Mandacılar Atatürkçü ve ulusalcı olabilir mi?
Referandum sonuçları üzerinden “Avrupa” merkezli bir gerilim ve çatışma politikası izleniyor. Avrupa istiyor ki Türkiye’de istikrar olmasın… Türkiye kendi sorunlarını çözerek büyümesin...
Referandum sonuçları üzerinden “Avrupa” merkezli bir gerilim ve çatışma politikası izleniyor.
Avrupa istiyor ki Türkiye’de istikrar olmasın…
Türkiye kendi sorunlarını çözerek büyümesin, güçlenmesin…
Avrupa; kendi ayakları üzerinde duran, en önemlisi de kendi beyniyle kendisini yöneten bir Türkiye olsun istemiyor.
O yüzden Türkiye’ye diz çöktürmeye çalışıyor.
Bakmayın siz Avrupa’nın “demokrasi ve özgürlük” dediğine.
Avrupa, Türkiye’nin tıpkı kendisi gibi veya kendi ayarında bir demokrasiye sahip olması derdinde hiç değil.
Başka bir deyişle, zannediliyor ki; Türkiye tıpkı Avrupa gibi olsa, Avrupa Türkiye’yi çok sevecek.
Zinhar doğru değil bu…
İşin doğrusu sevgili Haşmet Babaoğlu’nun dediği gibi; “Avrupa kendisi gibi olan bir Türkiye olsun istemiyor, kendisine boyun eğen bir Türkiye olsun istiyor. Bir dediğini iki etmeyen bir Türkiye olsun istiyor.”
İçimizdeki Avrupa-perestlerin veya Mankurtların “AB’den uzaklaşıyoruz, bu yüzden Avrupa tepkili!” lafları, Avrupa’da imal edilmiş bir operasyonun söylemi niteliğinde.
Avrupa, sadece ve yalnızca kendi çıkarlarıyla ilgili…
“Demokrasi ve özgürlük” söylemi, Avrupa’nın kendi çıkarları için kullandığı bir araçtan ibaret.
Durum böyle olmasaydı, Esed ve Sisi diktatöründen rahatsızlık duyarlardı.

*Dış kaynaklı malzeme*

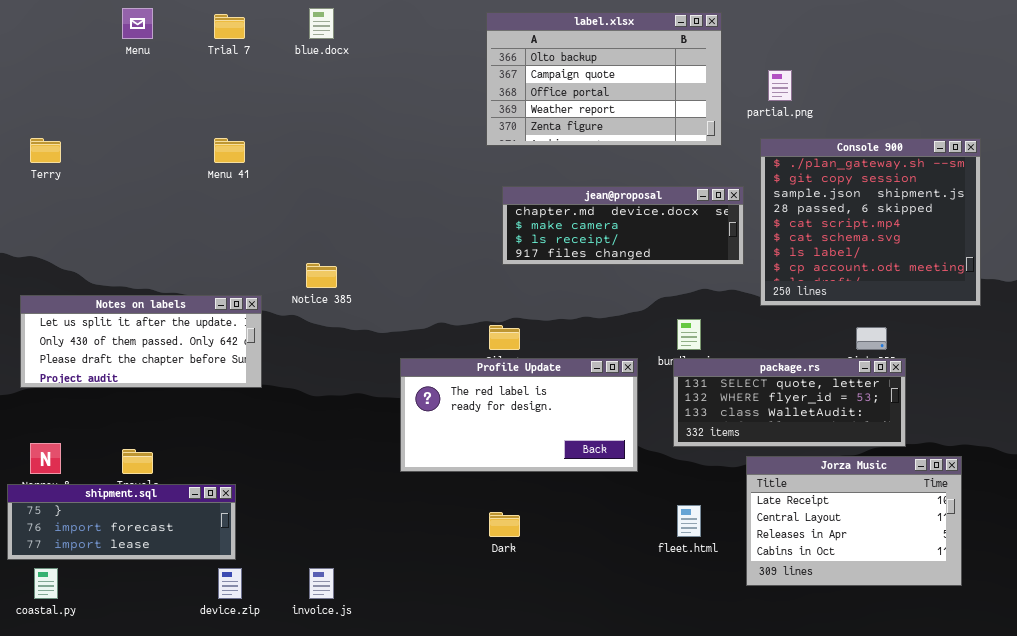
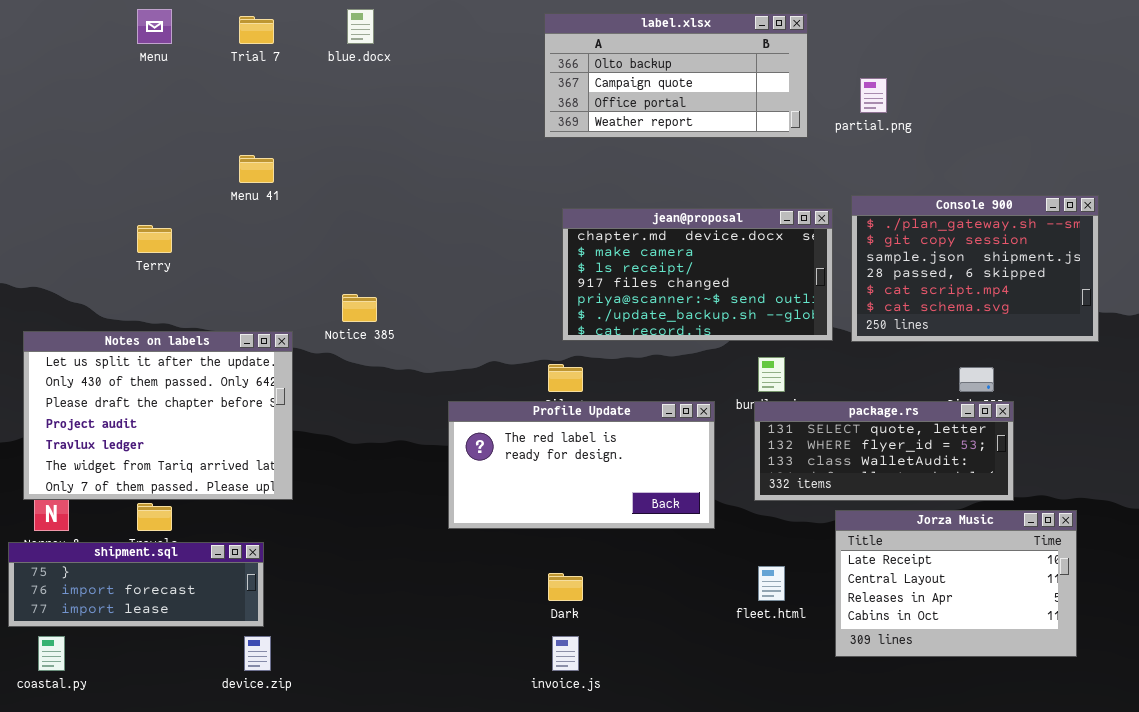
label.xlsx: [486,12,722,146] -> [544,13,808,138], resized
Console 900: [760,138,981,306] -> [851,195,1099,342], resized
Terry: [30,138,61,163] -> [137,225,172,253], moved
jean@proposal: [502,186,744,265] -> [562,208,833,341], resized
Notes on labels: [20,295,262,388] -> [23,331,293,500], resized
invoice.js: [309,568,334,599] -> [552,636,579,671], moved

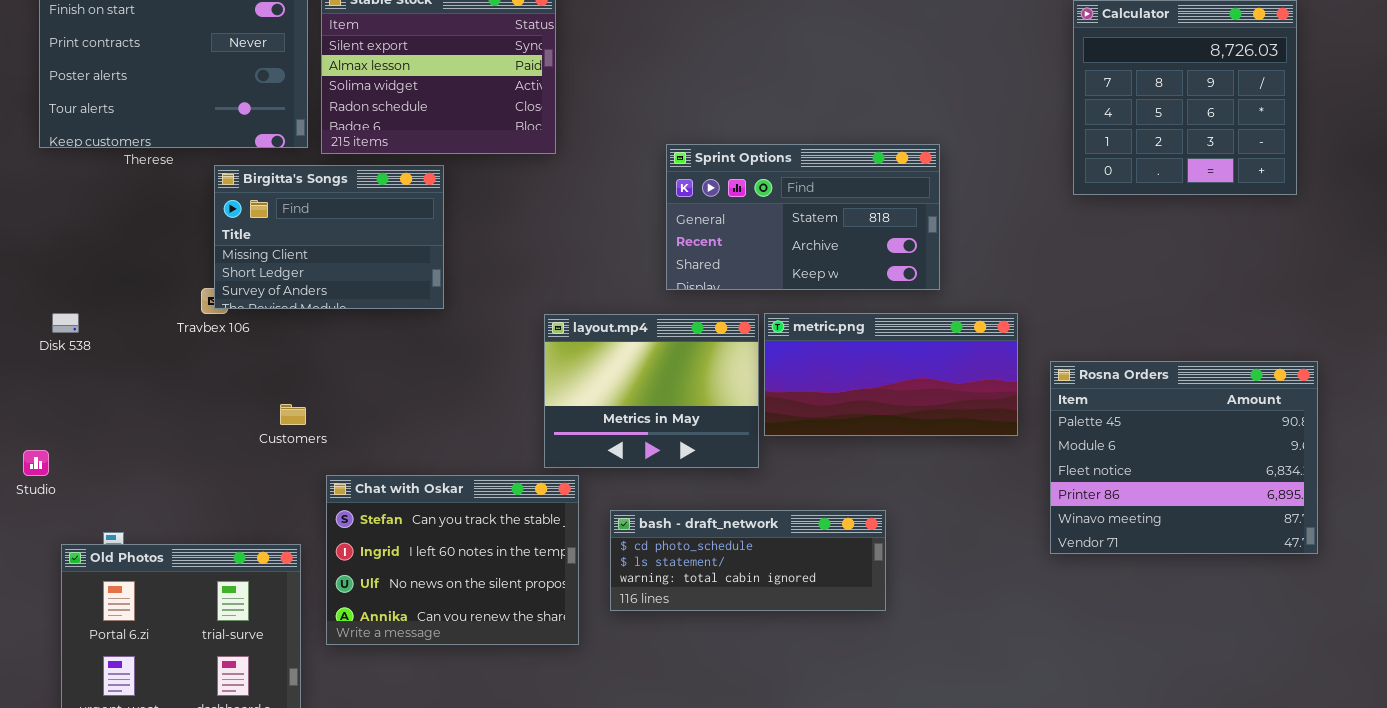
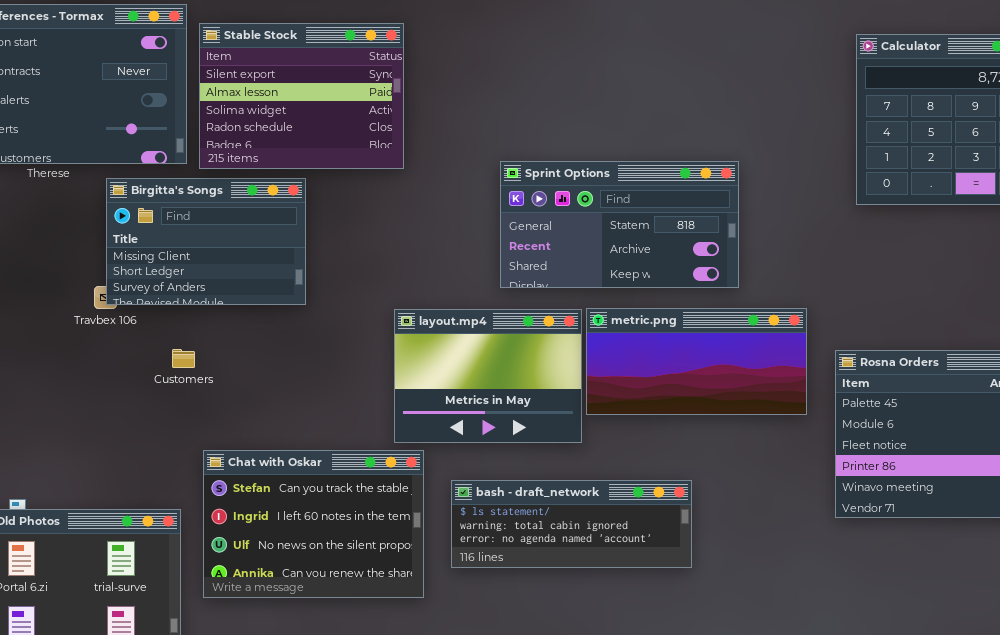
Customers: [280,404,306,425] -> [172,349,195,368], moved
bash - draft_network: [610,510,886,611] -> [451,480,692,568], scrolled down 1 row

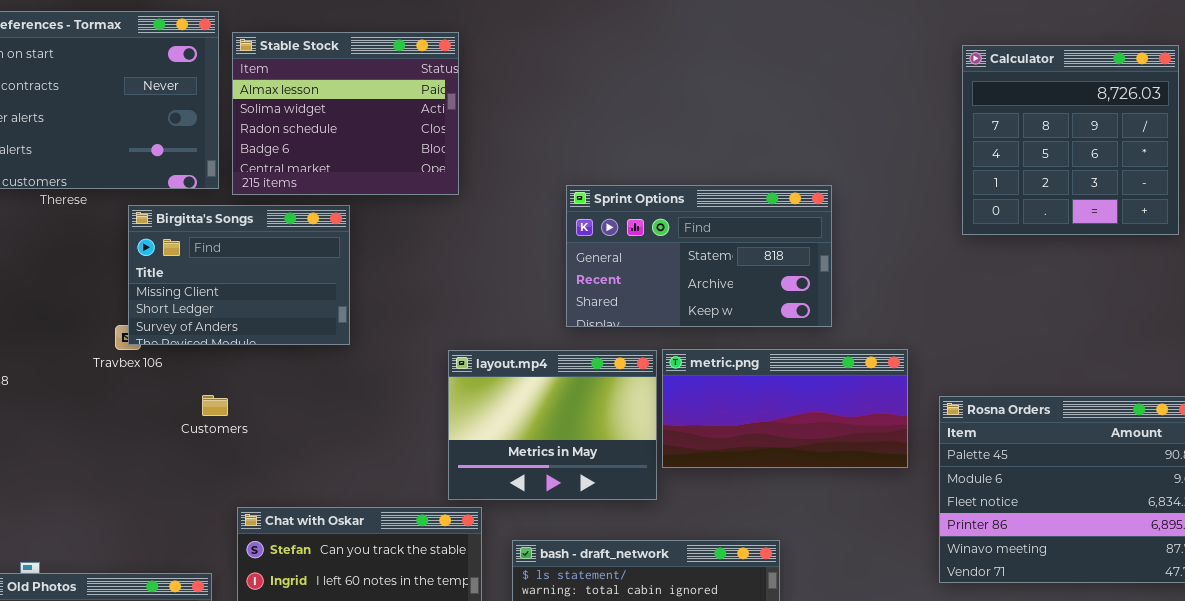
Stable Stock: [199,23,404,169] -> [232,32,459,195], scrolled down 1 row

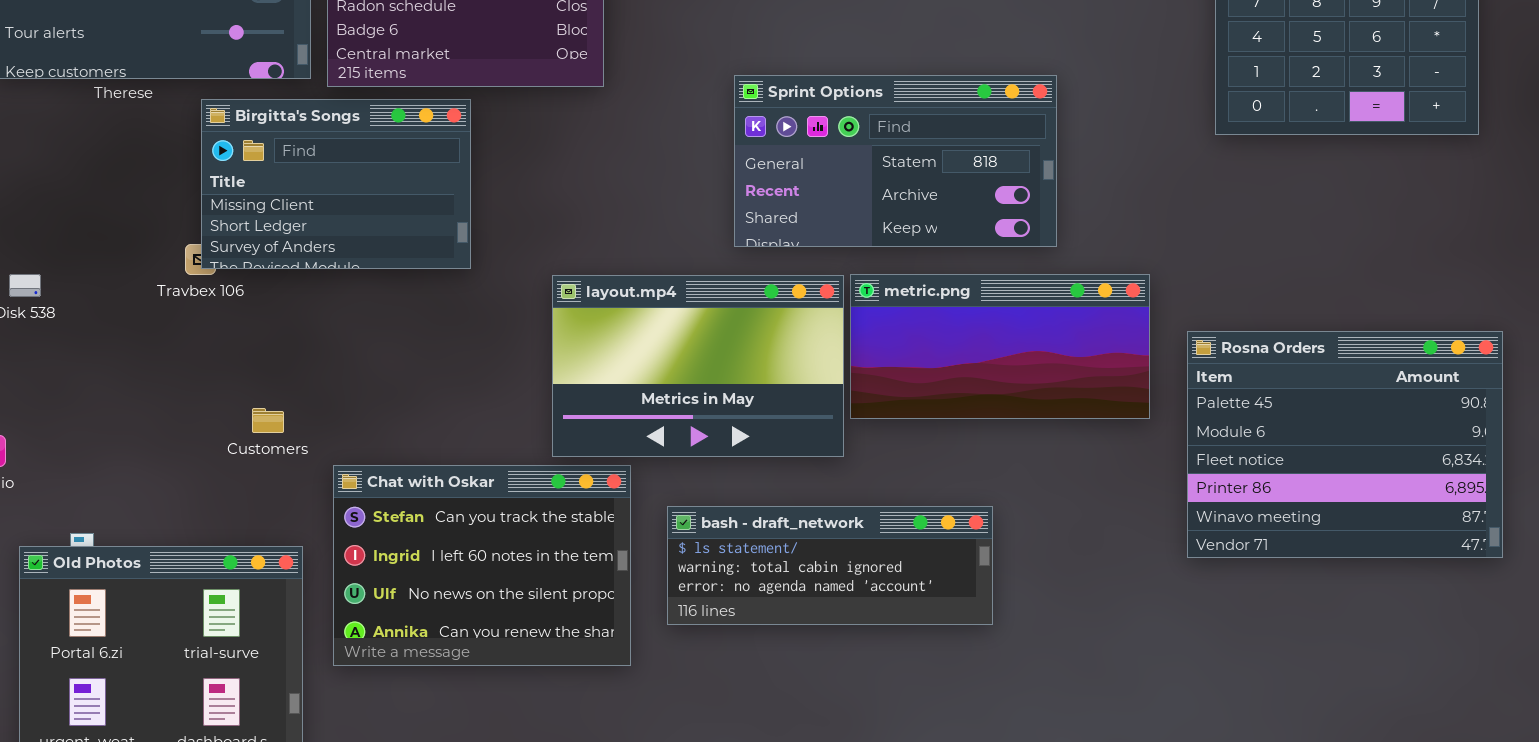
layout.mp4: [448,350,657,500] -> [552,275,844,457], resized
Customers: [202,395,228,416] -> [252,408,284,433], moved

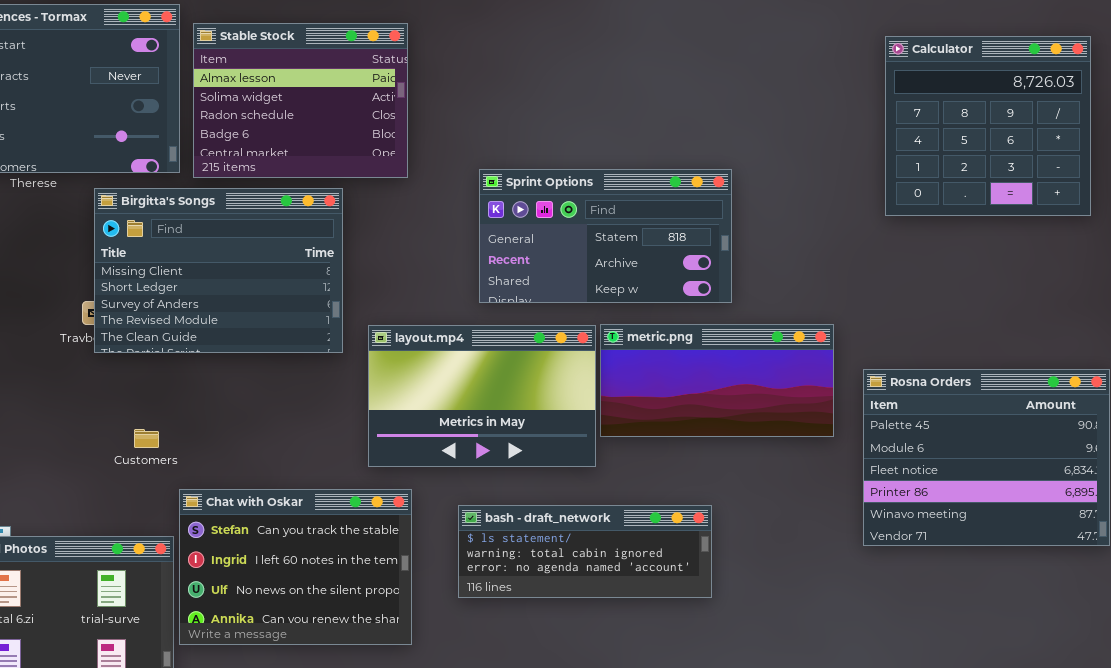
Sprint Options: [734,75,1057,247] -> [479,169,732,303], moved
Birgitta's Songs: [201,99,471,269] -> [94,188,343,353], resized
Chat with Oskar: [333,465,631,666] -> [179,489,412,645], moved

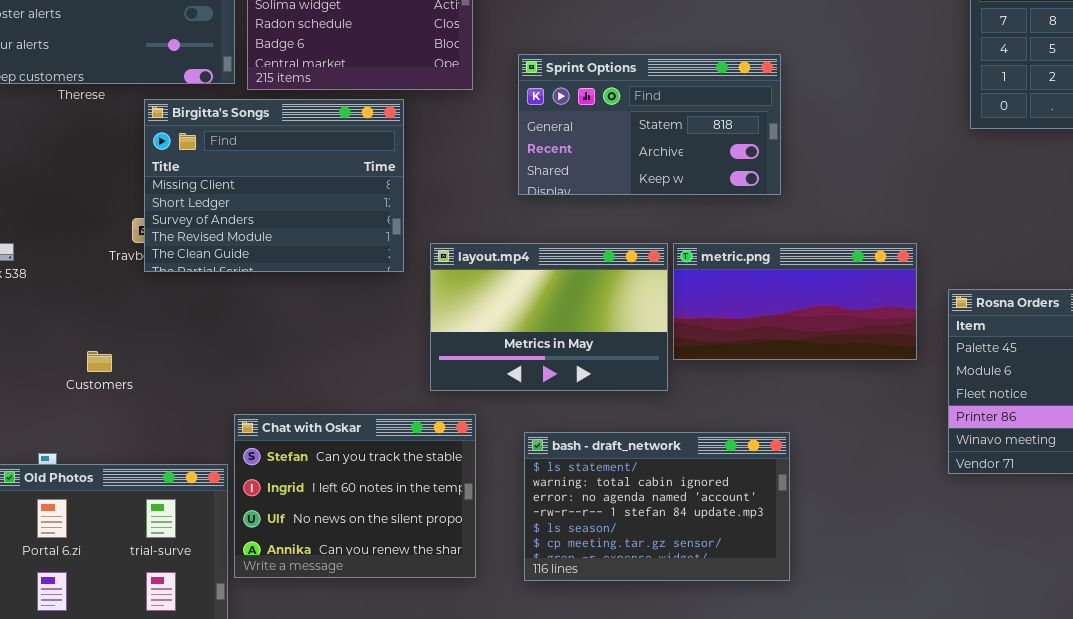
Sprint Options: [479,169,732,303] -> [518,54,781,195], moved
Customers: [134,429,159,448] -> [87,351,112,372], moved
bash - draft_network: [458,505,712,598] -> [524,432,790,581], resized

Her iki eli kanlı diktatörün devrilmesi için çaba sarf ederlerdi.
Tam tersi… Her iki diktatörün arkasında durdular, duruyorlar…
Onların yıkılması halinde sandıktan çıkacak milli güçlerin iktidarından duydukları rahatsızlık dolayısıyla diktatoryal rejimleri gözlerimizin içine baka baka destekliyorlar.
Sonra da utanmadan-sıkılmadan kalkıp Türkiye’ye demokrasi üzerinden ayar vermeye çalışıyorlar.
Türkiye’de “evet”le birlikte diktatoryal bir rejimin inşa edileceği algısı üzerinden ülkemizi toplumsal düzeyde bölüp, parçalamaya ve içimizde bir çatışma atmosferi çıkartarak zayıflatmaya çalışıyorlar.
Sonuçta kendi emrine râm olan, zayıf ve güçsüz bir Türkiye olsun istiyorlar.
Avrupa’nın Türkiye düşmanı terör örgütlerine alenen arka çıkması yetmiyormuş gibi bizzat “hayır” cephesinin başını çekmesi, referandum sonrasında da AİHM’i adres göstererek bir kaos senaryosunu devreye almak istemesi ziyadesiyle düşündürücüdür.
Daha da düşündürücü olan ise, içerideki kimi unsurların Avrupa’nın bu oyununda birer figüran olarak kendilerini konumlandırmalarıdır.
17 Nisan’da Türkiye’nin ayak bağlarından kurtularak yükselişe geçeceğini bilen malum güçler, şimdi Türkiye’nin ayağını başkaca hilelerle çelmelemeye çalışıyorlar.
Kim ki sokağa çağrı yapıyorsa, kim ki Avrupa’nın AİHM gibi kurumlarından medet umuyorsa, biliniz ki onlar Avrupa’nın dümen suyunda hareket eden unsurlardır.